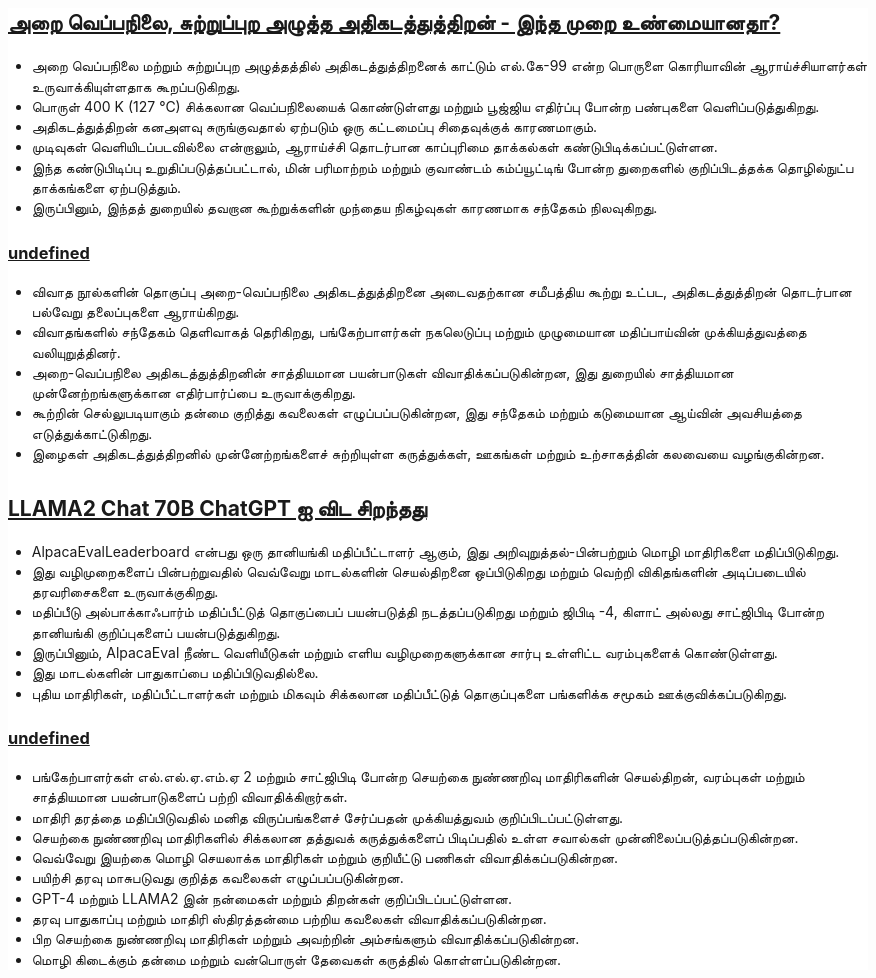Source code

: ## [அறை வெப்பநிலை, சுற்றுப்புற அழுத்த அதிகடத்துத்திறன் - இந்த முறை உண்மையானதா?](https://scanalyst.fourmilab.ch/t/room-temperature-ambient-pressure-superconductivity-this-time-for-real/3512)

- அறை வெப்பநிலை மற்றும் சுற்றுப்புற அழுத்தத்தில் அதிகடத்துத்திறனைக் காட்டும் எல்.கே-99 என்ற பொருளை கொரியாவின் ஆராய்ச்சியாளர்கள் உருவாக்கியுள்ளதாக கூறப்படுகிறது.
- பொருள் 400 K (127 °C) சிக்கலான வெப்பநிலையைக் கொண்டுள்ளது மற்றும் பூஜ்ஜிய எதிர்ப்பு போன்ற பண்புகளை வெளிப்படுத்துகிறது.
- அதிகடத்துத்திறன் கனஅளவு சுருங்குவதால் ஏற்படும் ஒரு கட்டமைப்பு சிதைவுக்குக் காரணமாகும்.
- முடிவுகள் வெளியிடப்படவில்லை என்றாலும், ஆராய்ச்சி தொடர்பான காப்புரிமை தாக்கல்கள் கண்டுபிடிக்கப்பட்டுள்ளன.
- இந்த கண்டுபிடிப்பு உறுதிப்படுத்தப்பட்டால், மின் பரிமாற்றம் மற்றும் குவாண்டம் கம்ப்யூட்டிங் போன்ற துறைகளில் குறிப்பிடத்தக்க தொழில்நுட்ப தாக்கங்களை ஏற்படுத்தும்.
- இருப்பினும், இந்தத் துறையில் தவறான கூற்றுக்களின் முந்தைய நிகழ்வுகள் காரணமாக சந்தேகம் நிலவுகிறது.

### [undefined](https://news.ycombinator.com/item?id=36894613)

- விவாத நூல்களின் தொகுப்பு அறை-வெப்பநிலை அதிகடத்துத்திறனை அடைவதற்கான சமீபத்திய கூற்று உட்பட, அதிகடத்துத்திறன் தொடர்பான பல்வேறு தலைப்புகளை ஆராய்கிறது.
- விவாதங்களில் சந்தேகம் தெளிவாகத் தெரிகிறது, பங்கேற்பாளர்கள் நகலெடுப்பு மற்றும் முழுமையான மதிப்பாய்வின் முக்கியத்துவத்தை வலியுறுத்தினர்.
- அறை-வெப்பநிலை அதிகடத்துத்திறனின் சாத்தியமான பயன்பாடுகள் விவாதிக்கப்படுகின்றன, இது துறையில் சாத்தியமான முன்னேற்றங்களுக்கான எதிர்பார்ப்பை உருவாக்குகிறது.
- கூற்றின் செல்லுபடியாகும் தன்மை குறித்து கவலைகள் எழுப்பப்படுகின்றன, இது சந்தேகம் மற்றும் கடுமையான ஆய்வின் அவசியத்தை எடுத்துக்காட்டுகிறது.
- இழைகள் அதிகடத்துத்திறனில் முன்னேற்றங்களைச் சுற்றியுள்ள கருத்துக்கள், ஊகங்கள் மற்றும் உற்சாகத்தின் கலவையை வழங்குகின்றன.

## [LLAMA2 Chat 70B ChatGPT ஐ விட சிறந்தது](https://tatsu-lab.github.io/alpaca_eval/)

- AlpacaEvalLeaderboard என்பது ஒரு தானியங்கி மதிப்பீட்டாளர் ஆகும், இது அறிவுறுத்தல்-பின்பற்றும் மொழி மாதிரிகளை மதிப்பிடுகிறது.
- இது வழிமுறைகளைப் பின்பற்றுவதில் வெவ்வேறு மாடல்களின் செயல்திறனை ஒப்பிடுகிறது மற்றும் வெற்றி விகிதங்களின் அடிப்படையில் தரவரிசைகளை உருவாக்குகிறது.
- மதிப்பீடு அல்பாக்காஃபார்ம் மதிப்பீட்டுத் தொகுப்பைப் பயன்படுத்தி நடத்தப்படுகிறது மற்றும் ஜிபிடி -4, கிளாட் அல்லது சாட்ஜிபிடி போன்ற தானியங்கி குறிப்புகளைப் பயன்படுத்துகிறது.
- இருப்பினும், AlpacaEval நீண்ட வெளியீடுகள் மற்றும் எளிய வழிமுறைகளுக்கான சார்பு உள்ளிட்ட வரம்புகளைக் கொண்டுள்ளது.
- இது மாடல்களின் பாதுகாப்பை மதிப்பிடுவதில்லை.
- புதிய மாதிரிகள், மதிப்பீட்டாளர்கள் மற்றும் மிகவும் சிக்கலான மதிப்பீட்டுத் தொகுப்புகளை பங்களிக்க சமூகம் ஊக்குவிக்கப்படுகிறது.

### [undefined](https://news.ycombinator.com/item?id=36895300)

- பங்கேற்பாளர்கள் எல்.எல்.ஏ.எம்.ஏ 2 மற்றும் சாட்ஜிபிடி போன்ற செயற்கை நுண்ணறிவு மாதிரிகளின் செயல்திறன், வரம்புகள் மற்றும் சாத்தியமான பயன்பாடுகளைப் பற்றி விவாதிக்கிறார்கள்.
- மாதிரி தரத்தை மதிப்பிடுவதில் மனித விருப்பங்களைச் சேர்ப்பதன் முக்கியத்துவம் குறிப்பிடப்பட்டுள்ளது.
- செயற்கை நுண்ணறிவு மாதிரிகளில் சிக்கலான தத்துவக் கருத்துக்களைப் பிடிப்பதில் உள்ள சவால்கள் முன்னிலைப்படுத்தப்படுகின்றன.
- வெவ்வேறு இயற்கை மொழி செயலாக்க மாதிரிகள் மற்றும் குறியீட்டு பணிகள் விவாதிக்கப்படுகின்றன.
- பயிற்சி தரவு மாசுபடுவது குறித்த கவலைகள் எழுப்பப்படுகின்றன.
- GPT-4 மற்றும் LLAMA2 இன் நன்மைகள் மற்றும் திறன்கள் குறிப்பிடப்பட்டுள்ளன.
- தரவு பாதுகாப்பு மற்றும் மாதிரி ஸ்திரத்தன்மை பற்றிய கவலைகள் விவாதிக்கப்படுகின்றன.
- பிற செயற்கை நுண்ணறிவு மாதிரிகள் மற்றும் அவற்றின் அம்சங்களும் விவாதிக்கப்படுகின்றன.
- மொழி கிடைக்கும் தன்மை மற்றும் வன்பொருள் தேவைகள் கருத்தில் கொள்ளப்படுகின்றன.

*TASK ITEM*:
Show each line of the material that includes the string "ycombinator" by copying it.

*FINAL ANSWER*:
### [undefined](https://news.ycombinator.com/item?id=36894613)
### [undefined](https://news.ycombinator.com/item?id=36895300)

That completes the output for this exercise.